Changchub Wangdu, an entrepreneur hailing from Nagqu City, southwest China’s Tibet Autonomous Region, had expected his parents to move to the regional capital Lhasa, as he considers the place more suitable for his ailing mother due to its low altitude and a better climate compared with his hometown.
“My parents have been through a lot of hardships. They deserve a better life,” said the Tibetan.
Eighth among his nine siblings, the 26-year-old knows how much his parents toiled all their lives as yak herders.
The couple saved homemade yak butter in exchange for money to support the children, and even the elder siblings used to save yak meat for the younger ones. “During hospital visits, my sick mother had to carry one kid in her arms and another on her back,” Changchub Wangdu said, adding that she had to go and herd yaks the very next day after delivering a baby.
At the age of 15, Changchub Wangdu was admitted to a vocational school in Nagqu, majoring in Tibetan medicine. To reduce the burden of tuition costs on his family, he applied for an internship at a local private clinic operated by a Han man from southwest China’s Chongqing Municipality. Although they were not related, Changchub Wangdu used to call the man “uncle.”
“I learned how to fill a prescription and administer an injection in the clinic. Instead of paying me wages, my uncle covered all my tuition fees,” he said.

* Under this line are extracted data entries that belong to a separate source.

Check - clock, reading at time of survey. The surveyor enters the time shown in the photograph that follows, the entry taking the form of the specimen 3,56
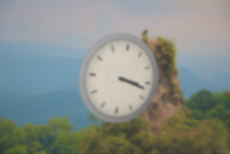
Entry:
3,17
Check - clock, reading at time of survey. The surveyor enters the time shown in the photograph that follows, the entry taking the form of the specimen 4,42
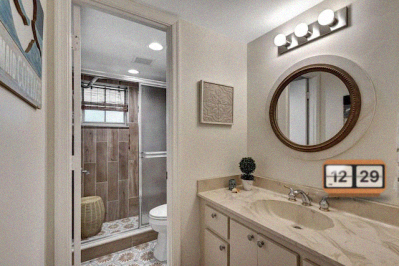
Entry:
12,29
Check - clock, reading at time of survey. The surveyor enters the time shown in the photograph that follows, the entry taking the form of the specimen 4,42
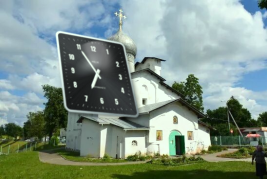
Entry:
6,55
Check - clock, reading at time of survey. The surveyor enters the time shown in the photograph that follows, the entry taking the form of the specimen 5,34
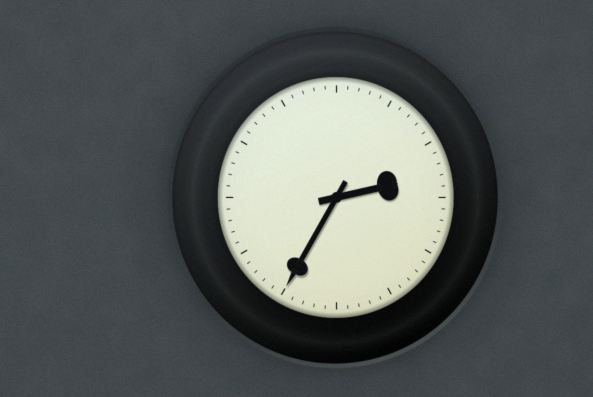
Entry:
2,35
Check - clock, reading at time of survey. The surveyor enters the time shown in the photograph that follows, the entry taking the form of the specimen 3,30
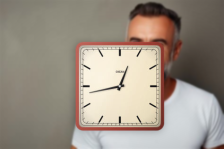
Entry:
12,43
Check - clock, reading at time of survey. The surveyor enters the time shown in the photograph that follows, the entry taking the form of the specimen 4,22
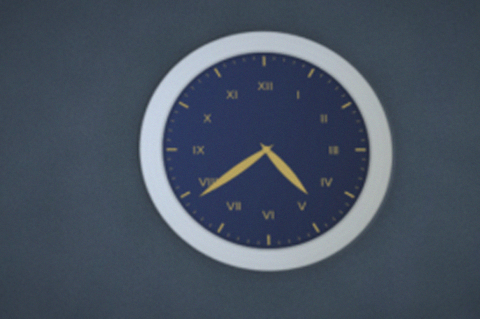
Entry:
4,39
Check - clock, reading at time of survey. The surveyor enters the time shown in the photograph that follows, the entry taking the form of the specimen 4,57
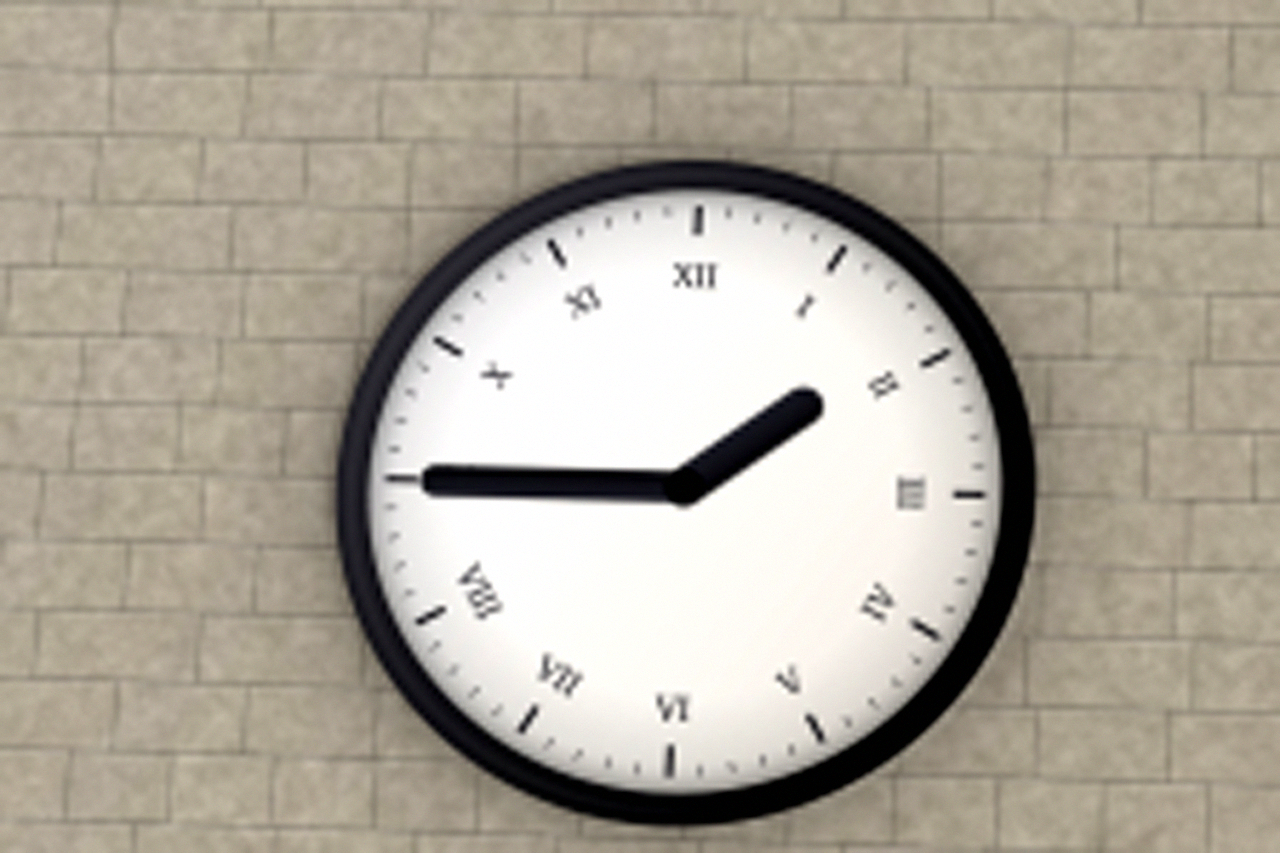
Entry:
1,45
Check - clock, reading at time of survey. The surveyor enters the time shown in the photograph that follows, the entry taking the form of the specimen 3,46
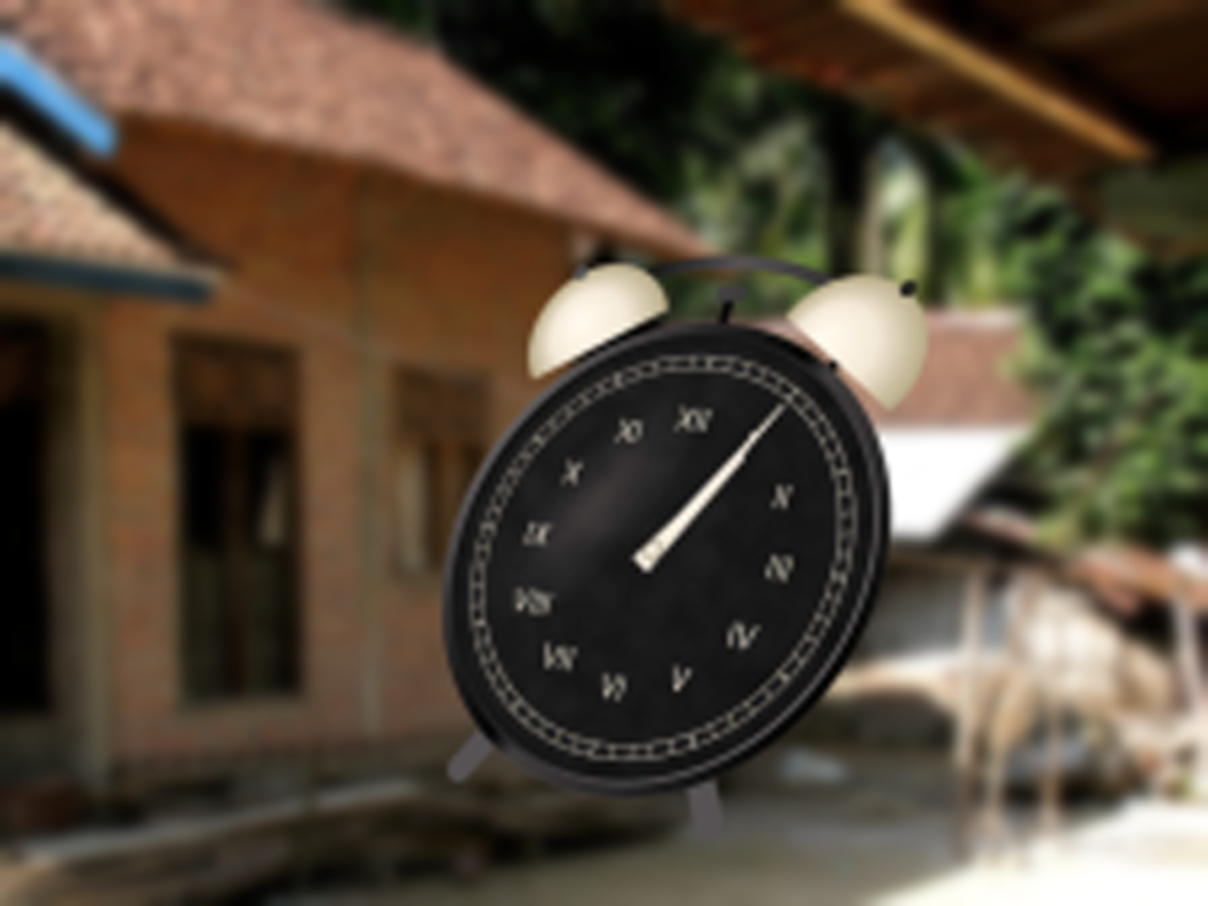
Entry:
1,05
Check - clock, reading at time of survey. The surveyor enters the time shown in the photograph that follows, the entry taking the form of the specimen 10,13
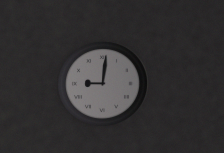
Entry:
9,01
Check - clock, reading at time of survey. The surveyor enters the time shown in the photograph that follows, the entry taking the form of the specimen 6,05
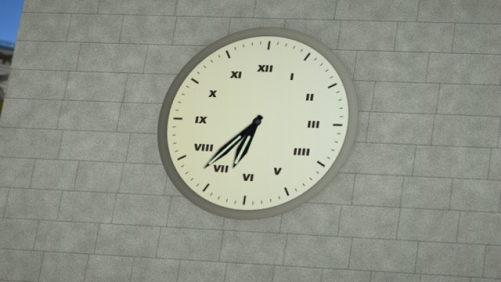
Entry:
6,37
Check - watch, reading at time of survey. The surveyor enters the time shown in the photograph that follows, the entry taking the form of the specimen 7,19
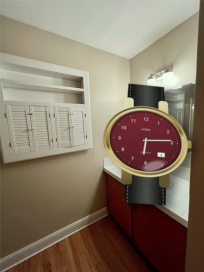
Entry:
6,14
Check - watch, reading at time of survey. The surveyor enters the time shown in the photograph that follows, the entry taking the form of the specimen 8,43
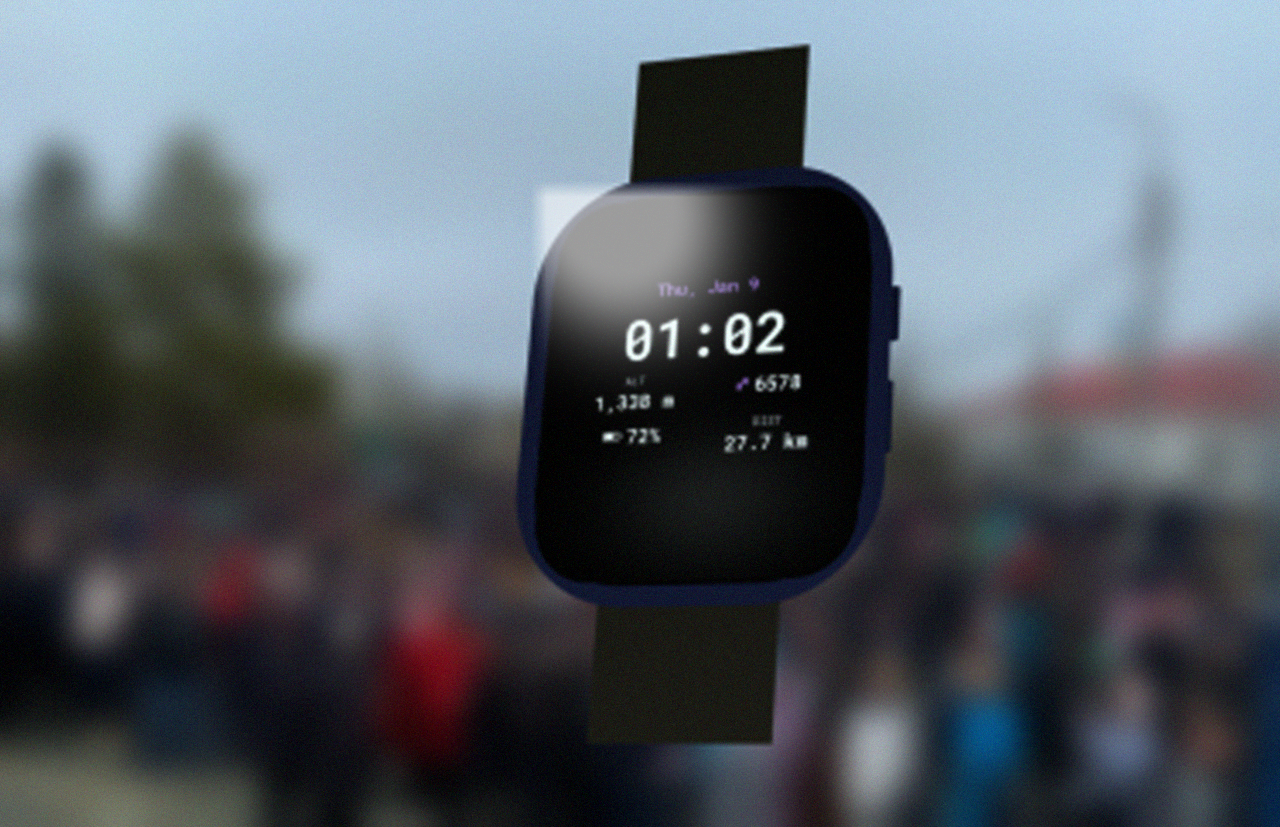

After completing his studies at the vocational school, Changchub Wangdu sold second-hand cars for several months before finding a job in a security company, escorting convoys transferring cash for banks and other companies. He is now the manager at the Nagqu branch of the company, earning more than 100,000 yuan (about 15,400 U.S. dollars) a year.
Taking some money on loan from a bank and borrowing some from his Han “uncle,” Changchub Wangdu opened a restaurant serving Tibetan cuisine in May 2019. The eatery generated more than 100,000 yuan worth of profit in the following year.
Last year, Changchub Wangdu spent more than 600,000 yuan on a single-bedroom apartment in Lhasa, where his parents have moved in. This month, Wangchen, Changchub Wangdu’s grandfather, came to visit the new home in Lhasa from the city of Golmud, Qinghai Province, traveling along the very road where the 76-year-old once used to work.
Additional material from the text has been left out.